Europe’s No. 3 insurer has strengthened its balance sheet by cutting costs and selling assets, and has met a series of recovery targets early.
But like rivals, it is under pressure to boost profitability as low interest rates eat away at investment returns.
“Generali’s fourth quarter operating result ... is 30 percent behind (our) estimates. The miss is mainly driven by P&C (property and casualty),” said Bernstein analysts, who have an “underperform” rating on Generali shares.
They added cost levels were also disappointing, and could lead to reductions in earnings forecasts.
Generali shares fell as much as 3.4 percent, though by 7.20 a.m. EDT were down just 0.6 percent at 18.48 euros, within a flat Italian blue-chip index .FTMIB.
The company said net profit fell 12.5 percent to 1.67 billion euros ($1.8 billion) last year, missing analysts’ average forecast of 1.98 billion euros.

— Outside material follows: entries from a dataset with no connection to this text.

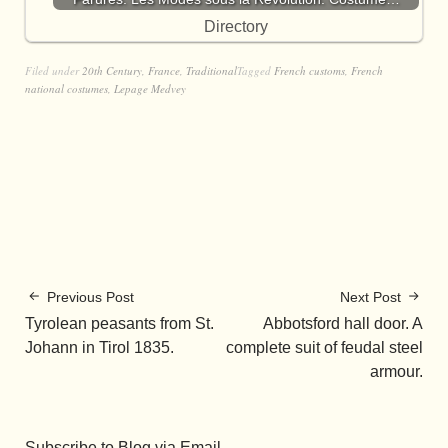
Directory
Filed under
20th Century
,
France
,
Traditional
Tagged
French customs
,
French
national costumes
,
Lepage Medvey
Previous Post
Next Post
Tyrolean peasants from St.
Abbotsford hall door. A
Johann in Tirol 1835.
complete suit of feudal steel
armour.
Subscribe to Blog via Email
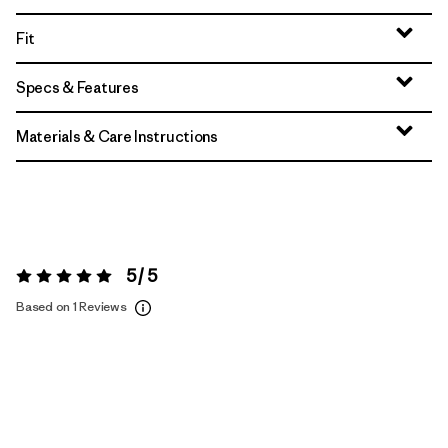
Fit
Specs & Features
Materials & Care Instructions
5 / 5
Rating:
5 / 5
Based on 1 Reviews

That was due in part to charges of around 400 million euros for a possible fine involving its former Swiss private banking unit BSI and an impairment on Russian insurer Ingosstrakh.
Chief Executive Mario Greco said the group hoped to close out the tax dispute with U.S. authorities over BSI by the end of March, but gave no details.
He struck an upbeat tone as the company focuses on its core life and non-life insurance operations in Italy, Germany, France and eastern Europe.
“The transformation of Generali has been achieved ... I am proud to confirm that the targets set out in January 2013 have been met one year in advance,” he said.
Generali’s closely-watched Solvency I ratio stood at 164 percent at the end of 2014, above its 2015 target of 160 percent.
The insurer proposed a dividend of 0.6 euros a share, up from 0.45 euros the previous year, and Greco said he was looking to increase the payout in the coming years.
“Underlying we see the core trends in the group as solid and broadly supportive of our earnings forecasts,” said Credit Suisse analysts, who have an “neutral” rating on Generali stock.
“However, management will need to convince that the legacy clean-up is now complete and net income will begin to reflect the operational developments,” it said.
Greco has previously said a new business plan in May will be based on growing existing businesses and not acquisitions.